Previous studies also identified various biomarkers in the peripheral blood of AS patients that correlate with disease. For example, Bal et al.[4] demonstrate that AS patients have increased circulating levels of TNFα; interestingly, monocyte-derived DCs and macrophages are an important source of TNFα and play a crucial role in the initiation of a local inflammatory response. Additionally, several TNFα-related genes have been identified in the positively correlated immune cell subsets, implying an important role for this pathway in immune pathogenesis of disease. Although we did not observe significantly increased expression of monocyte markers in SpA patients, a proportion of the patients in this sample set did exhibit increased monocyte metagene expression. Whether this trend would be statistically significant in a larger sample size is unclear. Together with the observation that monocytes were found at increased levels in a mouse model of AS, it is clear that infiltrating monocytic cells including monocyte-derived DCs are associated with the disease state. Similarly, we have shown here that professional antigen presenting cells including monocyte-derived cells and DCs are upregulated in AS synovial, as previously observed in peripheral blood. Interestingly, DCs have been shown to be a source of elevated serum ERAP1 expression in AS patients, implying a dysfunctional role of DCs in antigen presentation leading to inflammation [24]. Finally, the IL-23/Th17/IL-17 axis has been implicatied in AS pathogenesis [13]. Here, we report increased levels of CD4+ T cells in within the synovial fluid of AS/SpA patients. Whether these cells also express IL-17, or include Th17 cells, is not clear, as transcriptional profiles of purified Th17 cells are not available for meta-analysis of this type.
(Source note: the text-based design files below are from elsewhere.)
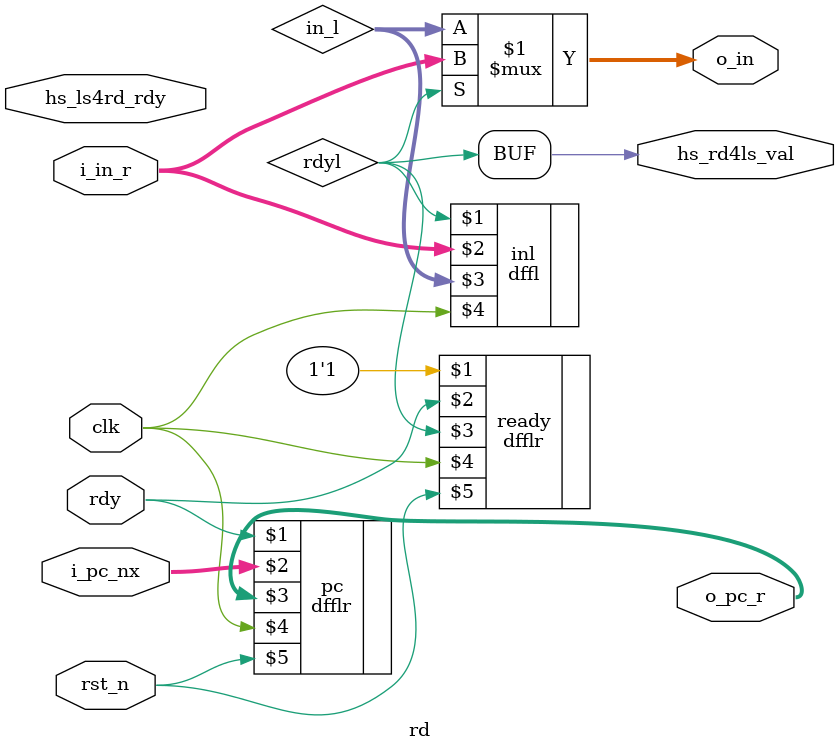
<source format=v>


module rd(
    input         clk,
    input         rst_n,

    input         rdy,

    output        hs_rd4ls_val,
    input         hs_ls4rd_rdy,
    input  [31:0] i_pc_nx,
    output [31:0] o_pc_r,
    input  [31:0] i_in_r,
    output [31:0] o_in
);
    wire        rdyl;
    wire [31:0] in_l;
    assign o_in = rdyl ? i_in_r : in_l;
    assign hs_rd4ls_val = rdyl;

    dfflr  #(1, 1'b1)         ready(1'b1, rdy    , rdyl  , clk, rst_n);
    dffl  #(32)        inl  (rdyl, i_in_r , in_l  , clk);
    dfflr #(32, 32'h80000000) pc   (rdy,  i_pc_nx, o_pc_r, clk, rst_n);
endmodule
</source>
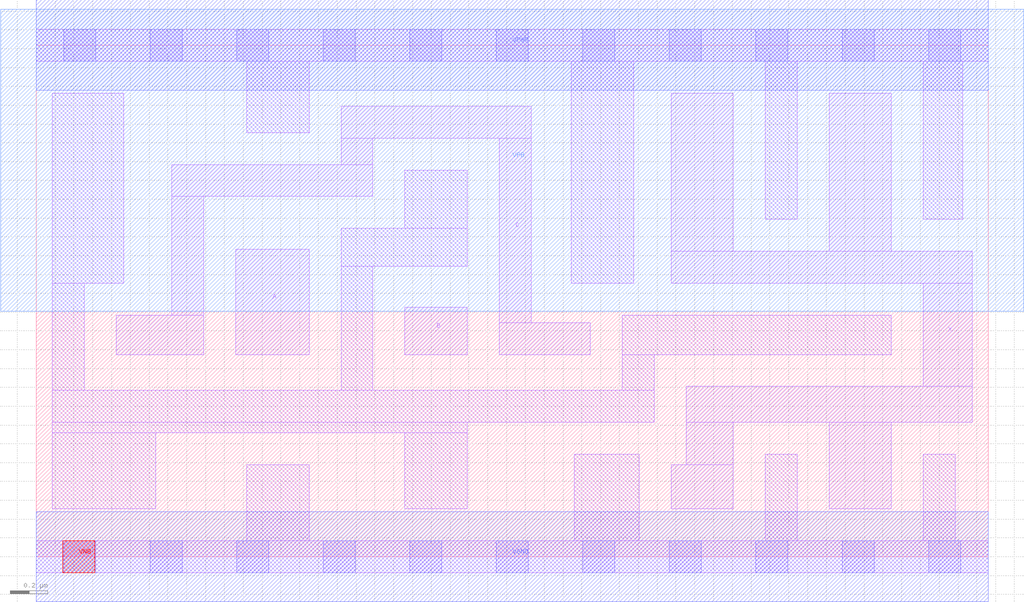
<source format=lef>
# Copyright 2020 The SkyWater PDK Authors
#
# Licensed under the Apache License, Version 2.0 (the "License");
# you may not use this file except in compliance with the License.
# You may obtain a copy of the License at
#
#     https://www.apache.org/licenses/LICENSE-2.0
#
# Unless required by applicable law or agreed to in writing, software
# distributed under the License is distributed on an "AS IS" BASIS,
# WITHOUT WARRANTIES OR CONDITIONS OF ANY KIND, either express or implied.
# See the License for the specific language governing permissions and
# limitations under the License.
#
# SPDX-License-Identifier: Apache-2.0

VERSION 5.7 ;
  NOWIREEXTENSIONATPIN ON ;
  DIVIDERCHAR "/" ;
  BUSBITCHARS "[]" ;
MACRO sky130_fd_sc_hd__maj3_4
  CLASS CORE ;
  FOREIGN sky130_fd_sc_hd__maj3_4 ;
  ORIGIN  0.000000  0.000000 ;
  SIZE  5.060000 BY  2.720000 ;
  SYMMETRY X Y R90 ;
  SITE unithd ;
  PIN A
    ANTENNAGATEAREA  0.495000 ;
    DIRECTION INPUT ;
    USE SIGNAL ;
    PORT
      LAYER li1 ;
        RECT 1.060000 1.075000 1.450000 1.635000 ;
    END
  END A
  PIN B
    ANTENNAGATEAREA  0.495000 ;
    DIRECTION INPUT ;
    USE SIGNAL ;
    PORT
      LAYER li1 ;
        RECT 1.960000 1.075000 2.290000 1.325000 ;
    END
  END B
  PIN C
    ANTENNAGATEAREA  0.495000 ;
    DIRECTION INPUT ;
    USE SIGNAL ;
    PORT
      LAYER li1 ;
        RECT 0.425000 1.075000 0.890000 1.285000 ;
        RECT 0.720000 1.285000 0.890000 1.915000 ;
        RECT 0.720000 1.915000 1.790000 2.085000 ;
        RECT 1.620000 2.085000 1.790000 2.225000 ;
        RECT 1.620000 2.225000 2.630000 2.395000 ;
        RECT 2.460000 1.075000 2.945000 1.245000 ;
        RECT 2.460000 1.245000 2.630000 2.225000 ;
    END
  END C
  PIN VNB
    PORT
      LAYER pwell ;
        RECT 0.140000 -0.085000 0.310000 0.085000 ;
    END
  END VNB
  PIN VPB
    PORT
      LAYER nwell ;
        RECT -0.190000 1.305000 5.250000 2.910000 ;
    END
  END VPB
  PIN X
    ANTENNADIFFAREA  0.891000 ;
    DIRECTION OUTPUT ;
    USE SIGNAL ;
    PORT
      LAYER li1 ;
        RECT 3.375000 0.255000 3.705000 0.490000 ;
        RECT 3.375000 1.455000 4.975000 1.625000 ;
        RECT 3.375000 1.625000 3.705000 2.465000 ;
        RECT 3.455000 0.490000 3.705000 0.715000 ;
        RECT 3.455000 0.715000 4.975000 0.905000 ;
        RECT 4.215000 0.255000 4.545000 0.715000 ;
        RECT 4.215000 1.625000 4.545000 2.465000 ;
        RECT 4.715000 0.905000 4.975000 1.455000 ;
    END
  END X
  PIN VGND
    DIRECTION INOUT ;
    SHAPE ABUTMENT ;
    USE GROUND ;
    PORT
      LAYER met1 ;
        RECT 0.000000 -0.240000 5.060000 0.240000 ;
    END
  END VGND
  PIN VPWR
    DIRECTION INOUT ;
    SHAPE ABUTMENT ;
    USE POWER ;
    PORT
      LAYER met1 ;
        RECT 0.000000 2.480000 5.060000 2.960000 ;
    END
  END VPWR
  OBS
    LAYER li1 ;
      RECT 0.000000 -0.085000 5.060000 0.085000 ;
      RECT 0.000000  2.635000 5.060000 2.805000 ;
      RECT 0.085000  0.255000 0.635000 0.660000 ;
      RECT 0.085000  0.660000 2.290000 0.715000 ;
      RECT 0.085000  0.715000 3.285000 0.885000 ;
      RECT 0.085000  0.885000 0.255000 1.455000 ;
      RECT 0.085000  1.455000 0.465000 2.465000 ;
      RECT 1.120000  0.085000 1.450000 0.490000 ;
      RECT 1.120000  2.255000 1.450000 2.635000 ;
      RECT 1.620000  0.885000 1.790000 1.545000 ;
      RECT 1.620000  1.545000 2.290000 1.745000 ;
      RECT 1.960000  0.255000 2.290000 0.660000 ;
      RECT 1.960000  1.745000 2.290000 2.055000 ;
      RECT 2.845000  1.455000 3.175000 2.635000 ;
      RECT 2.860000  0.085000 3.205000 0.545000 ;
      RECT 3.115000  0.885000 3.285000 1.075000 ;
      RECT 3.115000  1.075000 4.545000 1.285000 ;
      RECT 3.875000  0.085000 4.045000 0.545000 ;
      RECT 3.875000  1.795000 4.045000 2.635000 ;
      RECT 4.715000  0.085000 4.885000 0.545000 ;
      RECT 4.715000  1.795000 4.925000 2.635000 ;
    LAYER mcon ;
      RECT 0.145000 -0.085000 0.315000 0.085000 ;
      RECT 0.145000  2.635000 0.315000 2.805000 ;
      RECT 0.605000 -0.085000 0.775000 0.085000 ;
      RECT 0.605000  2.635000 0.775000 2.805000 ;
      RECT 1.065000 -0.085000 1.235000 0.085000 ;
      RECT 1.065000  2.635000 1.235000 2.805000 ;
      RECT 1.525000 -0.085000 1.695000 0.085000 ;
      RECT 1.525000  2.635000 1.695000 2.805000 ;
      RECT 1.985000 -0.085000 2.155000 0.085000 ;
      RECT 1.985000  2.635000 2.155000 2.805000 ;
      RECT 2.445000 -0.085000 2.615000 0.085000 ;
      RECT 2.445000  2.635000 2.615000 2.805000 ;
      RECT 2.905000 -0.085000 3.075000 0.085000 ;
      RECT 2.905000  2.635000 3.075000 2.805000 ;
      RECT 3.365000 -0.085000 3.535000 0.085000 ;
      RECT 3.365000  2.635000 3.535000 2.805000 ;
      RECT 3.825000 -0.085000 3.995000 0.085000 ;
      RECT 3.825000  2.635000 3.995000 2.805000 ;
      RECT 4.285000 -0.085000 4.455000 0.085000 ;
      RECT 4.285000  2.635000 4.455000 2.805000 ;
      RECT 4.745000 -0.085000 4.915000 0.085000 ;
      RECT 4.745000  2.635000 4.915000 2.805000 ;
  END
END sky130_fd_sc_hd__maj3_4
END LIBRARY

</source>
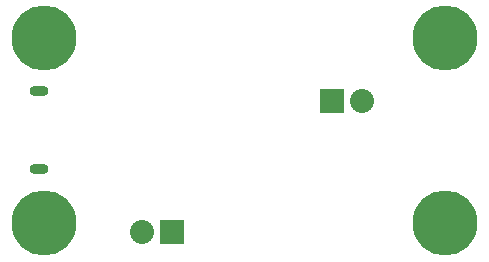
<source format=gbr>
G04 #@! TF.FileFunction,Soldermask,Bot*
%FSLAX46Y46*%
G04 Gerber Fmt 4.6, Leading zero omitted, Abs format (unit mm)*
G04 Created by KiCad (PCBNEW (2015-01-29 BZR 5396)-product) date 3/24/2015 12:04:56 AM*
%MOMM*%
G01*
G04 APERTURE LIST*
%ADD10C,0.100000*%
%ADD11R,2.032000X2.032000*%
%ADD12O,2.032000X2.032000*%
%ADD13O,1.600000X0.900000*%
%ADD14C,5.500000*%
G04 APERTURE END LIST*
D10*
D11*
X92190000Y-92540000D03*
D12*
X89650000Y-92540000D03*
D13*
X80865000Y-87215000D03*
X80865000Y-80615000D03*
D14*
X115315000Y-76135000D03*
X115315000Y-91795000D03*
X81335000Y-76135000D03*
X81335000Y-91785000D03*
D11*
X105690000Y-81460000D03*
D12*
X108230000Y-81460000D03*
M02*

</source>
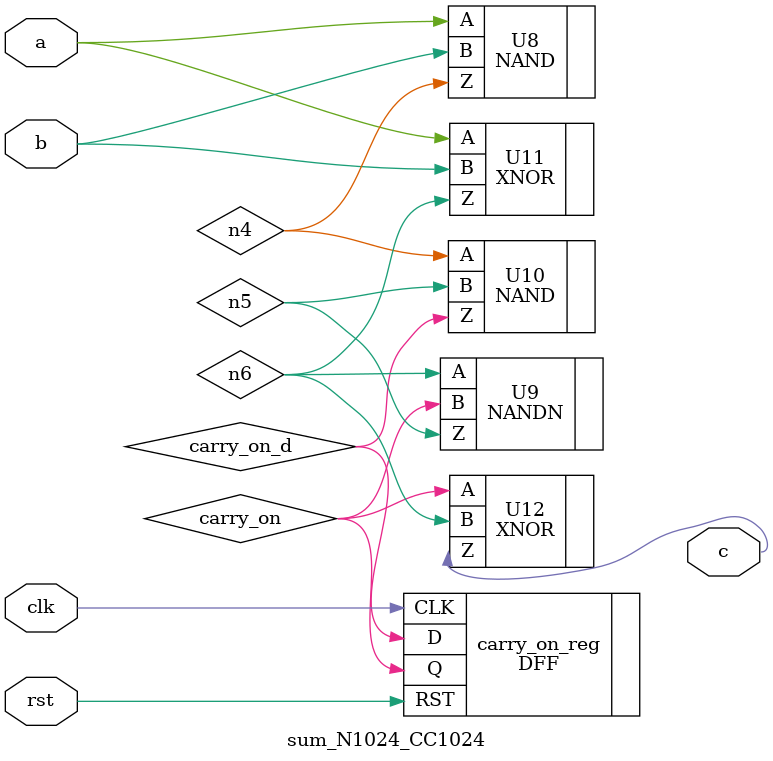
<source format=v>

module sum_N1024_CC1024 ( clk, rst, a, b, c );
  input [0:0] a;
  input [0:0] b;
  output [0:0] c;
  input clk, rst;
  wire   carry_on, carry_on_d, n4, n5, n6;

  DFF carry_on_reg ( .D(carry_on_d), .CLK(clk), .RST(rst), .Q(carry_on) );
  NAND U8 ( .A(a[0]), .B(b[0]), .Z(n4) );
  NANDN U9 ( .A(n6), .B(carry_on), .Z(n5) );
  NAND U10 ( .A(n4), .B(n5), .Z(carry_on_d) );
  XNOR U11 ( .A(a[0]), .B(b[0]), .Z(n6) );
  XNOR U12 ( .A(carry_on), .B(n6), .Z(c[0]) );
endmodule


</source>
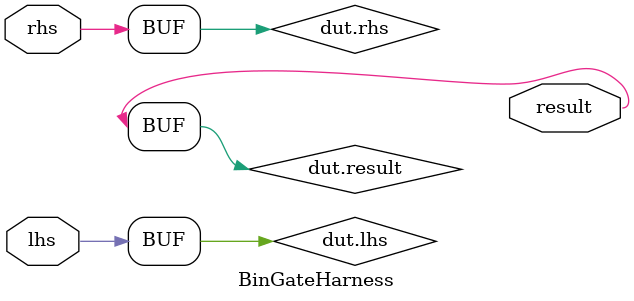
<source format=sv>
/**
 * A harness to inject the DUT into.
 */
 module BinGateHarness(
    input logic lhs,
    input logic rhs,
    output logic result,
    HDubCoreLogicBinGateIf.Injected dut
);

    // Just copy the inputs and outputs
    assign dut.lhs = lhs;
    assign dut.rhs = rhs;
    assign result = dut.result;
endmodule

</source>
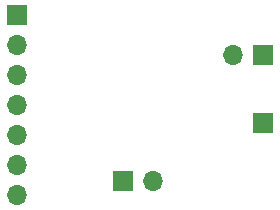
<source format=gbr>
%TF.GenerationSoftware,KiCad,Pcbnew,7.0.1*%
%TF.CreationDate,2023-05-06T21:47:35-07:00*%
%TF.ProjectId,MAGNETORQUERS,4d41474e-4554-44f5-9251-554552532e6b,rev?*%
%TF.SameCoordinates,Original*%
%TF.FileFunction,Soldermask,Bot*%
%TF.FilePolarity,Negative*%
%FSLAX46Y46*%
G04 Gerber Fmt 4.6, Leading zero omitted, Abs format (unit mm)*
G04 Created by KiCad (PCBNEW 7.0.1) date 2023-05-06 21:47:35*
%MOMM*%
%LPD*%
G01*
G04 APERTURE LIST*
%ADD10R,1.700000X1.700000*%
%ADD11O,1.700000X1.700000*%
G04 APERTURE END LIST*
D10*
%TO.C,VM1*%
X151384000Y-88392000D03*
%TD*%
%TO.C,STM*%
X130556000Y-79248000D03*
D11*
X130556000Y-81788000D03*
X130556000Y-84328000D03*
X130556000Y-86868000D03*
X130556000Y-89408000D03*
X130556000Y-91948000D03*
X130556000Y-94488000D03*
%TD*%
D10*
%TO.C,BULKCAP1*%
X151440000Y-82675000D03*
D11*
X148900000Y-82675000D03*
%TD*%
D10*
%TO.C,MAGN*%
X139568000Y-93268800D03*
D11*
X142108000Y-93268800D03*
%TD*%
M02*

</source>
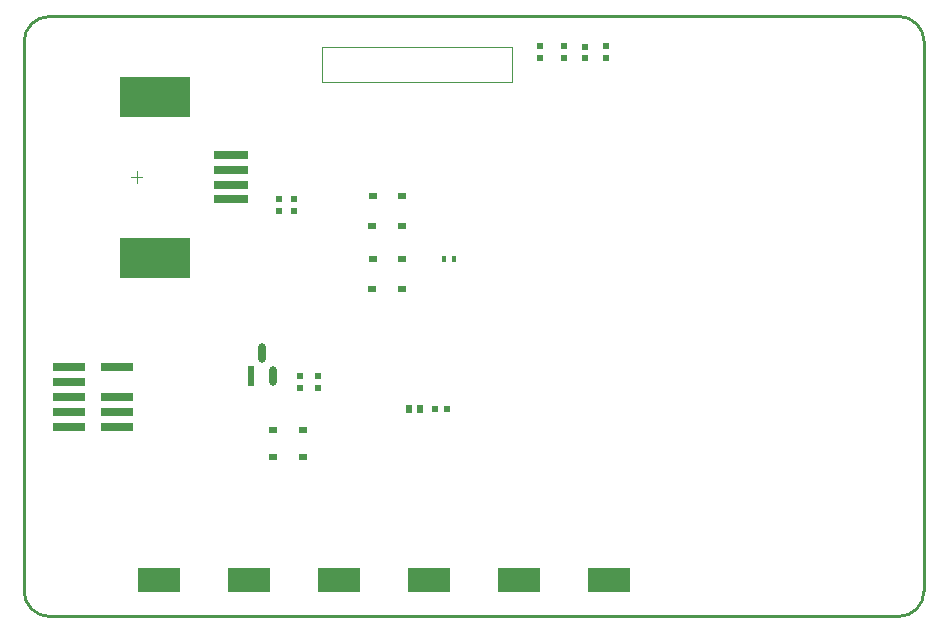
<source format=gtp>
G04*
G04 #@! TF.GenerationSoftware,Altium Limited,Altium Designer,21.3.2 (30)*
G04*
G04 Layer_Color=8421504*
%FSLAX44Y44*%
%MOMM*%
G71*
G04*
G04 #@! TF.SameCoordinates,9234EC1E-5B27-41C9-997F-A59CE03DEA51*
G04*
G04*
G04 #@! TF.FilePolarity,Positive*
G04*
G01*
G75*
%ADD10C,0.2540*%
%ADD15C,0.0500*%
%ADD16R,0.6000X0.6000*%
%ADD17R,0.5000X0.7000*%
%ADD18R,0.5000X0.6000*%
%ADD19R,0.3100X0.5500*%
G04:AMPARAMS|DCode=20|XSize=1.6587mm|YSize=0.6268mm|CornerRadius=0.3134mm|HoleSize=0mm|Usage=FLASHONLY|Rotation=90.000|XOffset=0mm|YOffset=0mm|HoleType=Round|Shape=RoundedRectangle|*
%AMROUNDEDRECTD20*
21,1,1.6587,0.0000,0,0,90.0*
21,1,1.0319,0.6268,0,0,90.0*
1,1,0.6268,0.0000,0.5159*
1,1,0.6268,0.0000,-0.5159*
1,1,0.6268,0.0000,-0.5159*
1,1,0.6268,0.0000,0.5159*
%
%ADD20ROUNDEDRECTD20*%
%ADD21R,0.6268X1.6587*%
%ADD22R,0.8000X0.6000*%
%ADD23R,3.6500X2.0500*%
%ADD24R,3.0000X0.7000*%
%ADD25R,6.0400X3.4000*%
%ADD26R,2.7900X0.7400*%
D10*
X275499Y762000D02*
G03*
X254000Y740501I0J-21499D01*
G01*
Y275499D02*
G03*
X275499Y254000I21499J0D01*
G01*
X1016000Y740501D02*
G03*
X994501Y762000I-21499J0D01*
G01*
Y254000D02*
G03*
X1016000Y275499I0J21499D01*
G01*
X275499Y762000D02*
X994501D01*
X275499Y254000D02*
X994501D01*
X254000Y275499D02*
Y740501D01*
X1016000Y275499D02*
Y740501D01*
D15*
X667090Y706410D02*
Y736310D01*
X506390Y706410D02*
X667090D01*
X506390D02*
Y736310D01*
X667090D01*
X344260Y625810D02*
X354260D01*
X349260Y620810D02*
Y630810D01*
D16*
X746760Y736600D02*
D03*
Y726600D02*
D03*
X728980Y736520D02*
D03*
Y726520D02*
D03*
X690880Y736600D02*
D03*
Y726600D02*
D03*
X711200D02*
D03*
Y736600D02*
D03*
X502920Y447200D02*
D03*
Y457200D02*
D03*
X487680Y447200D02*
D03*
Y457200D02*
D03*
X482600Y597060D02*
D03*
Y607060D02*
D03*
X469900D02*
D03*
Y597060D02*
D03*
D17*
X589110Y429260D02*
D03*
X579610D02*
D03*
D18*
X612140D02*
D03*
X602140D02*
D03*
D19*
X618000Y556260D02*
D03*
X609600D02*
D03*
D20*
X455670Y476734D02*
D03*
X464820Y457200D02*
D03*
D21*
X446520D02*
D03*
D22*
X549040Y609600D02*
D03*
X574040D02*
D03*
X548840Y530860D02*
D03*
X573840D02*
D03*
X465020Y388620D02*
D03*
X490020D02*
D03*
X549040Y556260D02*
D03*
X574040D02*
D03*
X548640Y584200D02*
D03*
X573640D02*
D03*
X465020Y411480D02*
D03*
X490020D02*
D03*
D23*
X596900Y284480D02*
D03*
X444500D02*
D03*
X520700D02*
D03*
X673100D02*
D03*
X749300D02*
D03*
X368300D02*
D03*
D24*
X429260Y632060D02*
D03*
Y619560D02*
D03*
Y644560D02*
D03*
Y607060D02*
D03*
D25*
X365260Y557810D02*
D03*
Y693810D02*
D03*
D26*
X332800Y414020D02*
D03*
Y426720D02*
D03*
Y439420D02*
D03*
Y464820D02*
D03*
X292100Y414020D02*
D03*
Y426720D02*
D03*
Y439420D02*
D03*
Y452120D02*
D03*
Y464820D02*
D03*
M02*

</source>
Importantly, immune pathways previously identified to underlie AS pathogenesis have not been identified in the local environment in our analysis. For example, Baek et al. observed increased levels of IL-4+ CD8+ T cells in the peripheral blood of AS patients [10]. In our study, we do not observe CD8+ T cells levels within the synovia, implying that this cell type may not play as important a role in the local tissue as it does in the periphery. Additionally, a recent identification of abzymes (antibodies with catalytic activity) has been correlated to SpA [25], despite the absence of B cells within the local tissue. Indeed, extra-articular symptoms of AS and other SpA may involve such cell types; whether these cell types infiltrate the local environment of an extra-articular site of inflammation is an important question and remains unclear.

Conclusions

Our data suggest that local inflammatory processes underlying SpA cannot be deduced based on biomarkers identified in peripheral blood. While peripheral blood markers serve as important diagnostic tools, the local environment is responsible to eliciting inflammation within the joint and should be the basis for pharmacological interventions. Therefore, a closer investigation of the local inflammatory responses underlying a variety of inflammatory arthritic diseases, including AS/SpA, is an important first step in understanding and targeting pathways involved in pathogenesis of disease.